------ Document segment

# Stupid Question



## Jdinh04 (Oct 7, 2004)

Sorry this question is stupid but anyways, i've seen those green tube bars in many planted tanks lately. What are they for?


----------



## dennis (Mar 1, 2004)

example? The only thing I can think of are Eheim inlets and outlets


----------



## turtlehead (Nov 27, 2004)

I think he is refering to the EHIEM spray bars.


----------



## Jdinh04 (Oct 7, 2004)

The green tubes on the right top corner.


----------



## gnatster (Mar 6, 2004)

Those Green tubes are Eheim parts. Intakes and Returns.


----------



## Jdinh04 (Oct 7, 2004)

Are they for injecting co2 into the tank? Would I need something like this for my 20g high planted?


----------



## Laith (Sep 4, 2004)

They are from Eheim cannister filters. The vertical bar is the water intake to the cannister and the horizontal bar at the top is a "spray" bar which returns the water to the tank from the cannister.


----------



## Jdinh04 (Oct 7, 2004)

Ooh nice, that seems like a nice canister filter. Better go and look for one


----------



## Jdinh04 (Oct 7, 2004)

Wow, I never knew they were so expensive....


----------



## gnatster (Mar 6, 2004)

While Eheim may tend to be a little more pricey then some of the other cannisters on the market they also tend to be of higher quality. This point could be argued till the cows come home, I don't think I am leading you down a garden path in saying that its comparing apples to oranges to put the Eheim up against some of the "stuff" that paraded across vendors shelves. Stating this may put me between a rock and hard place, but I stand my cliche ridden ground and proclaim Eheim as cream of the crop.

------------
------ Information shown

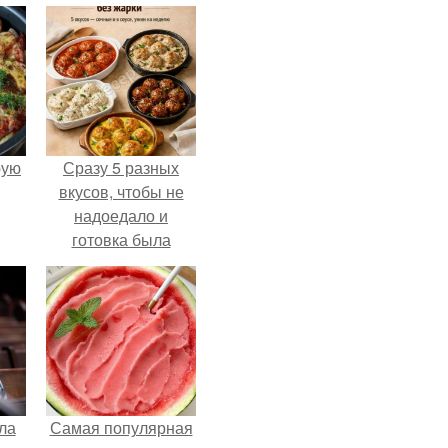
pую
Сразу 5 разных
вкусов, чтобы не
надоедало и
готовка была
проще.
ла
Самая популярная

------------
------ Information shown

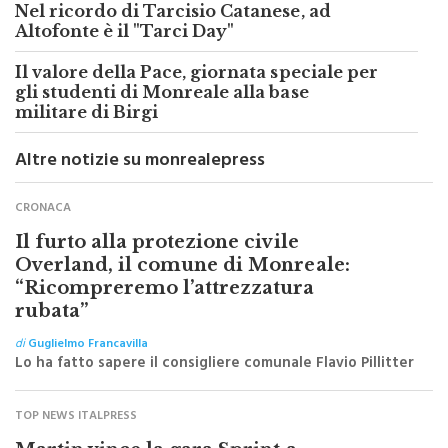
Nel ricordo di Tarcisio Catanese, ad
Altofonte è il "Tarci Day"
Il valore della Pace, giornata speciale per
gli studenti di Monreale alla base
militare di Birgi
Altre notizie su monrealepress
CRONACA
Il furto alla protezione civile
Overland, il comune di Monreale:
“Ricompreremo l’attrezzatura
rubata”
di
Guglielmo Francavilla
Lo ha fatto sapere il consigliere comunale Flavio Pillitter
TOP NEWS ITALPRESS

------------
------ Information shown

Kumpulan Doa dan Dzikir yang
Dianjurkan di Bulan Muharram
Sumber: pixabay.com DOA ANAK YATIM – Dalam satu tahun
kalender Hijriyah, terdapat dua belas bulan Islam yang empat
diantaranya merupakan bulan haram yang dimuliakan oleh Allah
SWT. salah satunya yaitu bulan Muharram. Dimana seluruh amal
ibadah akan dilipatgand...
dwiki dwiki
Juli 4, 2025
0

------------

◆ Task statement ◆
Reproduce the forum thread about the green Eheim tubes in planted tanks in full, word for word.

◆ Response ◆
# Stupid Question



## Jdinh04 (Oct 7, 2004)

Sorry this question is stupid but anyways, i've seen those green tube bars in many planted tanks lately. What are they for?


----------



## dennis (Mar 1, 2004)

example? The only thing I can think of are Eheim inlets and outlets


----------



## turtlehead (Nov 27, 2004)

I think he is refering to the EHIEM spray bars.


----------



## Jdinh04 (Oct 7, 2004)

The green tubes on the right top corner.


----------



## gnatster (Mar 6, 2004)

Those Green tubes are Eheim parts. Intakes and Returns.


----------



## Jdinh04 (Oct 7, 2004)

Are they for injecting co2 into the tank? Would I need something like this for my 20g high planted?


----------



## Laith (Sep 4, 2004)

They are from Eheim cannister filters. The vertical bar is the water intake to the cannister and the horizontal bar at the top is a "spray" bar which returns the water to the tank from the cannister.


----------



## Jdinh04 (Oct 7, 2004)

Ooh nice, that seems like a nice canister filter. Better go and look for one


----------



## Jdinh04 (Oct 7, 2004)

Wow, I never knew they were so expensive....


----------



## gnatster (Mar 6, 2004)

While Eheim may tend to be a little more pricey then some of the other cannisters on the market they also tend to be of higher quality. This point could be argued till the cows come home, I don't think I am leading you down a garden path in saying that its comparing apples to oranges to put the Eheim up against some of the "stuff" that paraded across vendors shelves. Stating this may put me between a rock and hard place, but I stand my cliche ridden ground and proclaim Eheim as cream of the crop.